One concern raised personally with me was that the French have never signed the Vienna Convention, would that distinctly affect Expats in France? The answer to this is a simple. No, because the Vienna Convention was only in this respect codifying what has always been clear in French Legal Doctrine, and was clear before the Convention was drafted.
I came across this rather old text, in which Law professor Pierre A Lalive, (the President of the Geneva Law Society), explains the doctrine and its history. He makes specific reference to the importance of the Doctrine in French legal history (and to Pillet’s theory, p157 if you care to read it). The French have no legal history of setting aside the doctrine of acquired rights.

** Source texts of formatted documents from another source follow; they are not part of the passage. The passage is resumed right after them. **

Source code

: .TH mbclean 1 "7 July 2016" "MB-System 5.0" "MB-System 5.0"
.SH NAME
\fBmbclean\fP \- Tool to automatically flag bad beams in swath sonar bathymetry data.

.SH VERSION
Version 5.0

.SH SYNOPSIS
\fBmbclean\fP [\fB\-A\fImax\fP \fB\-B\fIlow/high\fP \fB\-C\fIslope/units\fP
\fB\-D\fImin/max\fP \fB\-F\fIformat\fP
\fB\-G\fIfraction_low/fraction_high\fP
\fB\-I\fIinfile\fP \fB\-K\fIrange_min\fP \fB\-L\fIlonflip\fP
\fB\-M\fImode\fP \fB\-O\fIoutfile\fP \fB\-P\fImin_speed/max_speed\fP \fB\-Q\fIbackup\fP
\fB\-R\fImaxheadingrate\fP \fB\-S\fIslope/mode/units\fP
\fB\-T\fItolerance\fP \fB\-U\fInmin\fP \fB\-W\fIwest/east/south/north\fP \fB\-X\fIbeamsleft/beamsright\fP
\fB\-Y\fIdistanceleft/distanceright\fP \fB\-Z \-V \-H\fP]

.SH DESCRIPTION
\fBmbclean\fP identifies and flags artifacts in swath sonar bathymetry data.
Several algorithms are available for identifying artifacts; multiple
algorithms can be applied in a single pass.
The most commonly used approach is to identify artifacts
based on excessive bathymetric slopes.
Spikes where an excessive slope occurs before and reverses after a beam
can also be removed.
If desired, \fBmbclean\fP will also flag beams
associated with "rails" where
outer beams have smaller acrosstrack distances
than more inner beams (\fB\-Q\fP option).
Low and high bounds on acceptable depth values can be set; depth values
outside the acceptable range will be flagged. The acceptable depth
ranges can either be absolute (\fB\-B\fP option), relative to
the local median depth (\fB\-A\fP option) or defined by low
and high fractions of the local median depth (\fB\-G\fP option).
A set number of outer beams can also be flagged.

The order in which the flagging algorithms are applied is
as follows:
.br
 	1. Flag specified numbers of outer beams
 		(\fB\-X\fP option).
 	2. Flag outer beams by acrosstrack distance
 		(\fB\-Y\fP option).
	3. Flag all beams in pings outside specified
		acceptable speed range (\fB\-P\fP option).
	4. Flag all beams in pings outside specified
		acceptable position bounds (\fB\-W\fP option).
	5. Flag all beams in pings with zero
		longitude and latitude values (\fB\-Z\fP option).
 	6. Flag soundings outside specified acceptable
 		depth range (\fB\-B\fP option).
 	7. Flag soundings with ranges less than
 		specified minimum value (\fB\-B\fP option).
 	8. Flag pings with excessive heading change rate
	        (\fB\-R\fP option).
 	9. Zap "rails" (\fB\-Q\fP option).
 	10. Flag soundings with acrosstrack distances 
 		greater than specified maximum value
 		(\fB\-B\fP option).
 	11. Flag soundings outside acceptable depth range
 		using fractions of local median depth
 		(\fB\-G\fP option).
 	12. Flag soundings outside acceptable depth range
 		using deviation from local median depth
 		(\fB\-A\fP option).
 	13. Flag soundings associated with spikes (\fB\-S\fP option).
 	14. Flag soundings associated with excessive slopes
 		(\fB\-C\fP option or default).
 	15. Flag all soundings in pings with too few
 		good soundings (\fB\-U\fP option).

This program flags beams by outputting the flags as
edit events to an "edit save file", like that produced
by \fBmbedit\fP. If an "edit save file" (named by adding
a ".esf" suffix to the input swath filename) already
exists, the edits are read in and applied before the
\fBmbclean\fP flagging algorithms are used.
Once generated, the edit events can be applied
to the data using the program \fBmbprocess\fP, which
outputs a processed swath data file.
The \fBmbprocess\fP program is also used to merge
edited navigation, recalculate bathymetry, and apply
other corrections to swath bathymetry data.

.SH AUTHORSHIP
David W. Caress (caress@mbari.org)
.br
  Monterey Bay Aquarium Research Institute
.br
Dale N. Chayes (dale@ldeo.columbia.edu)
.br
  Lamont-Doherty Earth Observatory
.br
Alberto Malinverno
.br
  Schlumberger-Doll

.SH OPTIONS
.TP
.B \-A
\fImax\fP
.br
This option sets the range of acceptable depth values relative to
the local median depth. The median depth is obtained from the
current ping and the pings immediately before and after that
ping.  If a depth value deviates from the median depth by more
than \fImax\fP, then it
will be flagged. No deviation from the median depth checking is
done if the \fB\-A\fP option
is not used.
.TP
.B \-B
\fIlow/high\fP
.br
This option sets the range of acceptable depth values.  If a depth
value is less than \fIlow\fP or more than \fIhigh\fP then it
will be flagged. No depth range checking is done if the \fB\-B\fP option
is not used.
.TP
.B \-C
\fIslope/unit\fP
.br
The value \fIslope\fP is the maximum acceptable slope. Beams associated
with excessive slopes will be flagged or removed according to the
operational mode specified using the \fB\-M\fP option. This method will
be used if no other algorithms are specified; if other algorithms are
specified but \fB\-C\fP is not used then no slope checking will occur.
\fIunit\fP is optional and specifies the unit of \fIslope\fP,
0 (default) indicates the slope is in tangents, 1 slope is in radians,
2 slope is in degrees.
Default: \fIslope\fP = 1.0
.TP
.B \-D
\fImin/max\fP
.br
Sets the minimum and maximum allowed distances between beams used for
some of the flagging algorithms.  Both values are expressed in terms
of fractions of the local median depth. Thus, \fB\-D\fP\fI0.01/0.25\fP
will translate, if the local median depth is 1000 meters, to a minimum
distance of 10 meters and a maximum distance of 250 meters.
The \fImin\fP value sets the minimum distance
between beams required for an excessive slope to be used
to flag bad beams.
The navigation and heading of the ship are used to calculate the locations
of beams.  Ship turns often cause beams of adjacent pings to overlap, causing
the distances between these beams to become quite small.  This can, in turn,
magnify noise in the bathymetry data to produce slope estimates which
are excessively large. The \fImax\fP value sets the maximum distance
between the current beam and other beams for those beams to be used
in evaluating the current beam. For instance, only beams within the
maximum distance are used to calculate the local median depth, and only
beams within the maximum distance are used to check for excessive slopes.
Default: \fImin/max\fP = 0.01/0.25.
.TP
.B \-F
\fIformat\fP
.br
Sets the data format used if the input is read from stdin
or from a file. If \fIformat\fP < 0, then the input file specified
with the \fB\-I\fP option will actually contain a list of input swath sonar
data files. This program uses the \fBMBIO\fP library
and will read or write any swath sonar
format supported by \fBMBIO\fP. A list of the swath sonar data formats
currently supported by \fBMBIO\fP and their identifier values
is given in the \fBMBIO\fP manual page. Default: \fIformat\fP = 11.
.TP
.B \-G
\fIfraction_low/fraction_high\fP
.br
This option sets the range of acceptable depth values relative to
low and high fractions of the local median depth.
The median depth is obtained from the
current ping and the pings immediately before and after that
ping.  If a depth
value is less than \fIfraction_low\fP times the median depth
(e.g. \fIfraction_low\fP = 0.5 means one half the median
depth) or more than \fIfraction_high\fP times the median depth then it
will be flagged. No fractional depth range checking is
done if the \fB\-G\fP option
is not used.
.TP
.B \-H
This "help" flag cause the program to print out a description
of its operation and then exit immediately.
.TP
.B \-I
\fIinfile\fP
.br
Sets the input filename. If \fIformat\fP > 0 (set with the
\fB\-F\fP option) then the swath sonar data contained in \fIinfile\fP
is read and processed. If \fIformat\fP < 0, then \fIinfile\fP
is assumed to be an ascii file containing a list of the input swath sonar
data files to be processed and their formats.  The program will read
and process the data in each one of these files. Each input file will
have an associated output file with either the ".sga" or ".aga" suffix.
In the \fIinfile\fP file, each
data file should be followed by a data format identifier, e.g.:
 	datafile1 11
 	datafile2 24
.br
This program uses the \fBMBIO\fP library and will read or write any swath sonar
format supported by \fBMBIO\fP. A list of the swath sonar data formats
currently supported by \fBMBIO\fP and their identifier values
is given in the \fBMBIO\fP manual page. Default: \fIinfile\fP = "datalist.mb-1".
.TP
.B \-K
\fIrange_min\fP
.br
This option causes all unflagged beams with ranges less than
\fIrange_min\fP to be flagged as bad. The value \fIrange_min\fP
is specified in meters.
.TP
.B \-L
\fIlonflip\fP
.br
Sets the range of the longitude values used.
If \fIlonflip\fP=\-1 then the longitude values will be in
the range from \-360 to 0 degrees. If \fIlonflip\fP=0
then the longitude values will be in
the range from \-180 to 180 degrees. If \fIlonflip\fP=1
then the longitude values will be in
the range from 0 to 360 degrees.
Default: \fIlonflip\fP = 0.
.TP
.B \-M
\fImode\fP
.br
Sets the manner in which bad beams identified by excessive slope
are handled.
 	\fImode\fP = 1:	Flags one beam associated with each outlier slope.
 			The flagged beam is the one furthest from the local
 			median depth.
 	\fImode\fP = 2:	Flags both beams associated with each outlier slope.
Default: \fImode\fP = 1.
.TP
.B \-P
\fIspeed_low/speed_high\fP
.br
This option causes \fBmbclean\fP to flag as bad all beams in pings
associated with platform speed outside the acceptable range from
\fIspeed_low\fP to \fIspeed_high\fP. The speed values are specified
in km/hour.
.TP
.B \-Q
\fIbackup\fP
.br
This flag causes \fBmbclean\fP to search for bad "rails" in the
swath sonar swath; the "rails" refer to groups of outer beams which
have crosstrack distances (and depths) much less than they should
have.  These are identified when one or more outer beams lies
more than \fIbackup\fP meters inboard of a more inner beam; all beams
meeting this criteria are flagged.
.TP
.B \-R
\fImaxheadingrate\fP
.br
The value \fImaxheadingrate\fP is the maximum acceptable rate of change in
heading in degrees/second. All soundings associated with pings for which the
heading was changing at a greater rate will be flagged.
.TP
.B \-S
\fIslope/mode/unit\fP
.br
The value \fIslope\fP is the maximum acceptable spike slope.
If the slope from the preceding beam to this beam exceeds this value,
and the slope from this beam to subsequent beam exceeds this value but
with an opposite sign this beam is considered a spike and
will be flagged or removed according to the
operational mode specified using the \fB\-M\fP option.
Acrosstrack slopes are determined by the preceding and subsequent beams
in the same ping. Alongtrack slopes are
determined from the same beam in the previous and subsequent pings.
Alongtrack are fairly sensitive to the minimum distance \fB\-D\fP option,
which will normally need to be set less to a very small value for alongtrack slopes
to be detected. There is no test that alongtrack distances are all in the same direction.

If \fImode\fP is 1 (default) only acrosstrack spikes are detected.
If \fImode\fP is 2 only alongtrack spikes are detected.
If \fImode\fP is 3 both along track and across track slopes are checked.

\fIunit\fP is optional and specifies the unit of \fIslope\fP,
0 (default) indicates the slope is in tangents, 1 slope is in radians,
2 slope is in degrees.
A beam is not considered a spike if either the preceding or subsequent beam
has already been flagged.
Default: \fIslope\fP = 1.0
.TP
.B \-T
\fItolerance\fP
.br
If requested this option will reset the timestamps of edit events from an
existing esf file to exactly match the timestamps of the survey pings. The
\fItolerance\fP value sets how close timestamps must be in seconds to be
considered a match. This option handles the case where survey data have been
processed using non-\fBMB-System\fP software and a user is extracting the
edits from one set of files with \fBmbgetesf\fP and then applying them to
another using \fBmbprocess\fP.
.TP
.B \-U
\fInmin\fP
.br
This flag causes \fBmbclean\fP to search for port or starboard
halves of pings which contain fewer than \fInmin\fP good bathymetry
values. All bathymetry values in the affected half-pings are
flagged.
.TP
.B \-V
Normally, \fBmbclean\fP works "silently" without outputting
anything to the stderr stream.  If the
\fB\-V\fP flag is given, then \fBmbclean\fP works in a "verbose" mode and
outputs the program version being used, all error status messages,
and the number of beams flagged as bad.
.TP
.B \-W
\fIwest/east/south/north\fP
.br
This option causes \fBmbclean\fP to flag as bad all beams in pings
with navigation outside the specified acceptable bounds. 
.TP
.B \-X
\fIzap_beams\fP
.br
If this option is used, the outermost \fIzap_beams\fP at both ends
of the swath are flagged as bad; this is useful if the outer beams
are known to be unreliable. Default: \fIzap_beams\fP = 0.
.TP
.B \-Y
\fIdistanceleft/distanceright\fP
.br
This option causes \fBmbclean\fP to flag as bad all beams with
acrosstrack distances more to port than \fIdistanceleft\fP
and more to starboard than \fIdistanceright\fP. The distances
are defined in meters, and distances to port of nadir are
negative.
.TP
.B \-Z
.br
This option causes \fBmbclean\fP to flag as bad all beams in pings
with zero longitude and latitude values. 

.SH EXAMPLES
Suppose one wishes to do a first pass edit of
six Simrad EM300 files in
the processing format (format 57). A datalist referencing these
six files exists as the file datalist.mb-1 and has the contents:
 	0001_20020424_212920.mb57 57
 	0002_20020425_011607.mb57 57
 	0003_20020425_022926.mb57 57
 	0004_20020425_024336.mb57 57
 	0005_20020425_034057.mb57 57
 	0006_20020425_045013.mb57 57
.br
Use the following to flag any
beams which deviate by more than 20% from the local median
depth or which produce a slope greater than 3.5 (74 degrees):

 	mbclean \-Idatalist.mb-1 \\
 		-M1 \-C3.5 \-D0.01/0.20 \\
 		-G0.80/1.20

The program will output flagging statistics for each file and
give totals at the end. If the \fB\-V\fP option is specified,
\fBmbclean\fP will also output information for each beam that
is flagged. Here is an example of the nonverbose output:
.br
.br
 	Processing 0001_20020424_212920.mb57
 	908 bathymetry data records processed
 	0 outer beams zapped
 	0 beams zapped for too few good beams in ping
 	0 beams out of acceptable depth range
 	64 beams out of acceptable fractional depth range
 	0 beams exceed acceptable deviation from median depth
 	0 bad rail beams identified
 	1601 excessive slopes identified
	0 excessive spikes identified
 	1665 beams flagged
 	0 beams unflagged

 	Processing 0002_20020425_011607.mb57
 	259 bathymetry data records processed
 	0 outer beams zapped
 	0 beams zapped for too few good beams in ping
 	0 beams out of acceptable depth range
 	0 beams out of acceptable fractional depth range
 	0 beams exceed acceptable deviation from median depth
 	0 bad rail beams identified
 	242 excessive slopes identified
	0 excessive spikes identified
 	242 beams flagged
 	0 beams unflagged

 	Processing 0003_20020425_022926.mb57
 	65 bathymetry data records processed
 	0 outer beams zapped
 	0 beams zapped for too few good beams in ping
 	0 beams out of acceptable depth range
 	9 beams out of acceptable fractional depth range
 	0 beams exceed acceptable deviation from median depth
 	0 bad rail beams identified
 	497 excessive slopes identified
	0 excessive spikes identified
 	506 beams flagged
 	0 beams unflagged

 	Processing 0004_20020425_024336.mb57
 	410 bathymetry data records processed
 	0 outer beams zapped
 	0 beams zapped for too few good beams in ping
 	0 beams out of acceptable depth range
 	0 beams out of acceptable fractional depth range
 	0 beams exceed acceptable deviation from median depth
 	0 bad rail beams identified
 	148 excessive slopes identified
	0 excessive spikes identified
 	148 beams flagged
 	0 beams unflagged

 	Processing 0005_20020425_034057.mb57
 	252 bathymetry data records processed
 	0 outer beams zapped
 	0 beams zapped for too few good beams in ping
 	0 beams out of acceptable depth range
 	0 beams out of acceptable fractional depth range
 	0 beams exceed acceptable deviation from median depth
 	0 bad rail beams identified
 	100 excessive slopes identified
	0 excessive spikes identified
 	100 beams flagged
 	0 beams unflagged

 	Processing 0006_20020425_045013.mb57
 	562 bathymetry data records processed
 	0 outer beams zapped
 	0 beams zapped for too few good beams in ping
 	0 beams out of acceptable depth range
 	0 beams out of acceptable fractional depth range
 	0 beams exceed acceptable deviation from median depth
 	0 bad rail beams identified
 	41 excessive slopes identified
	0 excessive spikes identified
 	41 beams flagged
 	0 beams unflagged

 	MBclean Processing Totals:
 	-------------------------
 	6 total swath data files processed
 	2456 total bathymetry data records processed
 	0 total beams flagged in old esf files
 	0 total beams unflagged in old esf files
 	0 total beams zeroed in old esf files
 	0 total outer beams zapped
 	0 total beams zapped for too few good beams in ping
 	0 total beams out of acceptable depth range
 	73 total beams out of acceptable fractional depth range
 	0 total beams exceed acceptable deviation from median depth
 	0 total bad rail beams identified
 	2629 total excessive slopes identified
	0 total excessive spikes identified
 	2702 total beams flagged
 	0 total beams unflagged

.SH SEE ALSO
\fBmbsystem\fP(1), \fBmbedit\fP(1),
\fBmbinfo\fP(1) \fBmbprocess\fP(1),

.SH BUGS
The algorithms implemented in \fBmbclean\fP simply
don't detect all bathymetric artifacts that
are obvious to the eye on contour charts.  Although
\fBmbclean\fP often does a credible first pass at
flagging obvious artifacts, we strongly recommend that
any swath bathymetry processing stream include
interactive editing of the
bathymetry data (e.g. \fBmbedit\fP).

And also, the EU backstops this tradition as it requires France to practice correct anti discrimination law as laid down by the Treaties.
The Final Outcome
Let us be extremely frank here, the Government does not want to leave the EU. The civil service which advises it and will form the backbone of the negotiating strategy team will always look for the least disruptive method by which to leave the EU if the people force their hand. They do not want to leave the EU either, because their function is now so intertwined with it that it has become hard for all practical purposes to determine where Whitehall ends and Brussels begins.
This leaves (as Rafael Behr points out in the Guardian today) the civil service looking for the closest answer to EU membership while still upholding the strict will of the people. And of course, the question on the ballot paper is very straightforward – about ‘Leaving the EU’. The post EU settlement is not up for discussion as part of the Referendum question, we have discussed it so as to reassure those who have fears about the effect of Brexit that really there is little to worry about.
So this leaves the government open to many options, but it is clear as Behr points out, that it will seek the closest relationship with the EU that it possibly can without actually breaking the directly expressed will of the British people. This will be to retain our membership of the EEA (so therefore keeping the four freedoms in tact) and looking to re enter our relationship with the EFTA. This would give us significant gains in political freedom, especially in Justice, Home affairs, International Affairs, International Trade, Fishing and Agriculture, Environmental regulation, education, transport, social and welfare rules and such employment areas such as health and safety.
Even though this would not change the four freedoms it would allow us access to the ‘Unilateral Emergency Brake’ of EEA 112/113 (which we have seen Iceland use). Many other things would remain unchanged. Labour Law would not significantly change as we have obligations under the ILO (International Labour Organisation). Trade rules and product conformity assessments would not change, this is governed by the EEA rules (EU laws which have EEA application run to about 21% of the total of EU law and are largely market regulation and competition law). Most of those rules are generated by international bodies such as the WTO, UNECE and Codex Alimentarius. All of these bodies would now have a British direct influence, currently pooled by the EU and operated on our behalf.
So change would be slow and incremental, there would be no threat to businesses, trade, or to individuals working or in business in the EU or here where they are outside their country of nationality. Conformity would remain, the most major change for businesses would be that they would no longer be in the Customs Union, but of course that will free the UK government to reduce tariff and non tariff barriers further to the wider world (and that’s something the British have proven to be pretty good at, international relations).
You have absolutely nothing to worry about.
“A lie can travel half way around the world while the truth is putting it’s shoes on”.
(Mark Twain (Wit and Wisdom of Mark Twain: A Book of Quotations)).